Backpressure in a chain of systems

Of course, doing all of this requires a considerable amount of engineering effort, which might not be justified in every single case. However, this effort can be minimised by establishing common processes and tooling, so that different systems and teams can benefit from previous work. In any case, knowing what backpressure is, what is the difference between implicit and explicit backpressure and how you can exert it and react to it is a very good first step towards building more reliable software systems.




  1. The network part was put into parentheses on purpose. The reason is backpressure can also exist within a single software system, e.g. between two different components exchanging data via memory, intead of going through the network. However, the benefits of backpressure manifest more strongly in distributed systems communicating through the network, so we will focus on this scenario here.
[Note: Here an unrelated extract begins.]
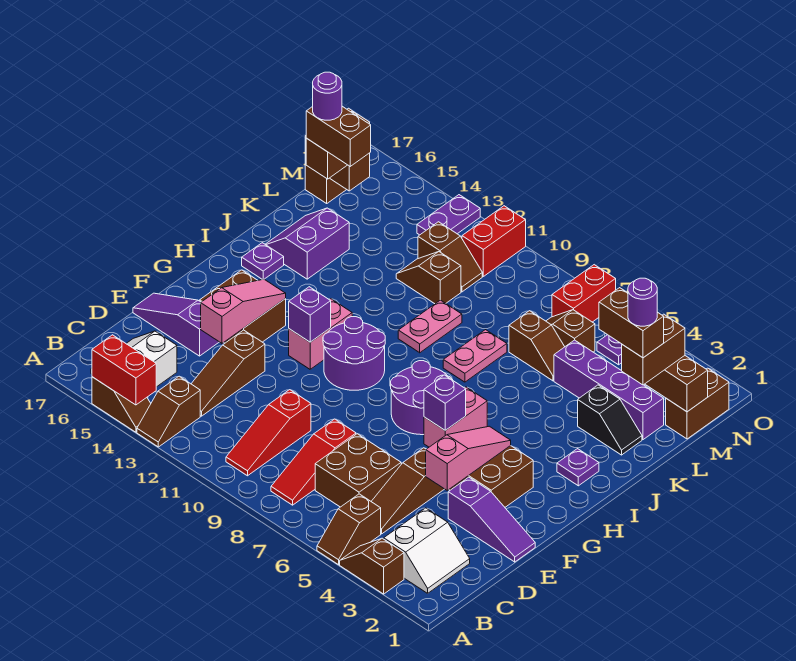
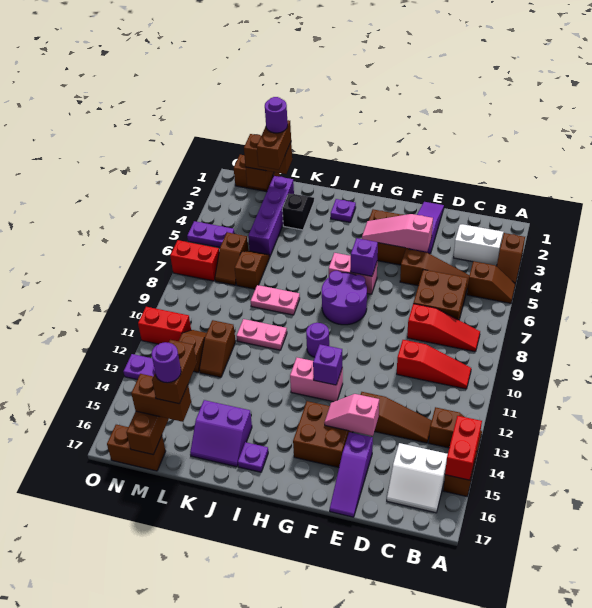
pink slope E14:G14 level 2 top E -> pink slope E14:F14 level 2 top E
purple round brick G10:H11 level 1 -> purple round brick H10 level 1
Of course, this does not mean the same principles cannot be applied in the general case. 

  2. The generated load is sometimes called throughput, whereas the load that is successfully processed is called goodput. 

  3. This is especially true in public networks, like the Internet, where data need to go through multiple intermediaries that are simultaneously used by many other systems and can be overloaded themselves. 

  4. In TCP parlance, this is known as flow control.